*** Study material Section Begins ***

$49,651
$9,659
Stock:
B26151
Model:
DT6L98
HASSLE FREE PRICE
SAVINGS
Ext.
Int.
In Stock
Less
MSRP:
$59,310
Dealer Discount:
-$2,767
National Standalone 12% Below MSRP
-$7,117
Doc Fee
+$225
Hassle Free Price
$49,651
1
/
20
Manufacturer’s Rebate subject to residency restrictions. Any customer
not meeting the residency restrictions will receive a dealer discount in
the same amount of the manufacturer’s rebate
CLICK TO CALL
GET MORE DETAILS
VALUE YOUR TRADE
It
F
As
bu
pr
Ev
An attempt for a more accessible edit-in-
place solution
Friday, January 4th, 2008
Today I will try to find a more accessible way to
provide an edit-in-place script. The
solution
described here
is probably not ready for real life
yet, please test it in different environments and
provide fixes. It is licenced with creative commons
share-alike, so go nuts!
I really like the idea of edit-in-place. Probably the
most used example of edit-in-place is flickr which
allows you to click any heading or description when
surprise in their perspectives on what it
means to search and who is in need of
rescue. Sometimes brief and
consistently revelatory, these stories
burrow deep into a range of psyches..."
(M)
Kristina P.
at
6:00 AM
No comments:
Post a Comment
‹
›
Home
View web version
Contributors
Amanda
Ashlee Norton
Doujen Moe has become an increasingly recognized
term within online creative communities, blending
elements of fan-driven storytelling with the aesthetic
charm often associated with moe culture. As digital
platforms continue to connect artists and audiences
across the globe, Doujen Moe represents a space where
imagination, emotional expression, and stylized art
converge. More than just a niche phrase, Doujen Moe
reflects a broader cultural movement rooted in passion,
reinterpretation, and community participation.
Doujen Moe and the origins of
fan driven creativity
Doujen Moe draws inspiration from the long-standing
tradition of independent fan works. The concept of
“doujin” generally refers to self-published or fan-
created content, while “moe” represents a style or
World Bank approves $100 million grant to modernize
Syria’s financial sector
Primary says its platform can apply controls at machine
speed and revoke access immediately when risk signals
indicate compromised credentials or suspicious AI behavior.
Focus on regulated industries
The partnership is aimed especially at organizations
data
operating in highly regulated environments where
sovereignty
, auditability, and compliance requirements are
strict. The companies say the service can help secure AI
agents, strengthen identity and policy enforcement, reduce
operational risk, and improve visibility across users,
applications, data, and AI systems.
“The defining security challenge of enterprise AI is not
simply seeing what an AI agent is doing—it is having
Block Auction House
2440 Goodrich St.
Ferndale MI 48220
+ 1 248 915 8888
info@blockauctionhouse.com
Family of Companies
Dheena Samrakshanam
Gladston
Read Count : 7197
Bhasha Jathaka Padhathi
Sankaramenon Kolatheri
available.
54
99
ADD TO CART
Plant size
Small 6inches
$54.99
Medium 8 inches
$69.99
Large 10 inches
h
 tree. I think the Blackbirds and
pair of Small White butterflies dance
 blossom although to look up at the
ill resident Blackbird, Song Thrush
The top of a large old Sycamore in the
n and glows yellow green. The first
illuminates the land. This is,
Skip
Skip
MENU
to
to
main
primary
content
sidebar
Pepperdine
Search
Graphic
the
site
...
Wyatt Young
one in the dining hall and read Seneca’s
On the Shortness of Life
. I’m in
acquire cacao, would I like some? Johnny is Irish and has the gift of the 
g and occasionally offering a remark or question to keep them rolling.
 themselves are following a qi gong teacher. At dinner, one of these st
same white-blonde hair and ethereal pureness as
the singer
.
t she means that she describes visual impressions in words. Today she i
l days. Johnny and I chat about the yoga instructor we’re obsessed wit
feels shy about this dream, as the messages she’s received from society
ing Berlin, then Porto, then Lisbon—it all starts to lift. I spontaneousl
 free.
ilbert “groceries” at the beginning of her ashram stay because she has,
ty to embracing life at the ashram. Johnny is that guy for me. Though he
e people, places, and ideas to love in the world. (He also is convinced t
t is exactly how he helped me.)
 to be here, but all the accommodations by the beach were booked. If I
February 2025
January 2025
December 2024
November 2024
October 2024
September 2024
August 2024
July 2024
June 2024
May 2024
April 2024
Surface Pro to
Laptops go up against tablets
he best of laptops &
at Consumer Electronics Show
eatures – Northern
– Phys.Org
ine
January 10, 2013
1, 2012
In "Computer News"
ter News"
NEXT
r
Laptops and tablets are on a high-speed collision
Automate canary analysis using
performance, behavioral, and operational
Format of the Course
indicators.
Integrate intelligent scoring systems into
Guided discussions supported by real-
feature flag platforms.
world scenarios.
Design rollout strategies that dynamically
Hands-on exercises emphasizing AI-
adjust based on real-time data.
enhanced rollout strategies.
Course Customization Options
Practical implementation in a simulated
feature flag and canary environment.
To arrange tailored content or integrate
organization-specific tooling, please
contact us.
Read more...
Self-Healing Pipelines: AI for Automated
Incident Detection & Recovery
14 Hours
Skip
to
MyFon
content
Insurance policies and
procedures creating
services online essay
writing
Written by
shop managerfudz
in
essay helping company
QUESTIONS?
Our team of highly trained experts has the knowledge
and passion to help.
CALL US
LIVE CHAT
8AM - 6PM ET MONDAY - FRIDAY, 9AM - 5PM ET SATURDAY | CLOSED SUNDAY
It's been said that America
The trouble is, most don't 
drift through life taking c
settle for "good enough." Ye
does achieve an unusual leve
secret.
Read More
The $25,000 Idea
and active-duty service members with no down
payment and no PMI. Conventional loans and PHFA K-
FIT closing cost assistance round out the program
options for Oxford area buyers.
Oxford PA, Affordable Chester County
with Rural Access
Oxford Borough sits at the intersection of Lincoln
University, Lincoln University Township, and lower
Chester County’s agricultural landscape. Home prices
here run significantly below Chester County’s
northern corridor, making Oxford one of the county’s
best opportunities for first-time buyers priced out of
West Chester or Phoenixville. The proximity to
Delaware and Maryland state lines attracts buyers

*** Study material Section Ends ***

### Task to complete
Copy out each line of the data that has the word "same" in it.

### The completed task
the same amount of the manufacturer’s rebate
same white-blonde hair and ethereal pureness as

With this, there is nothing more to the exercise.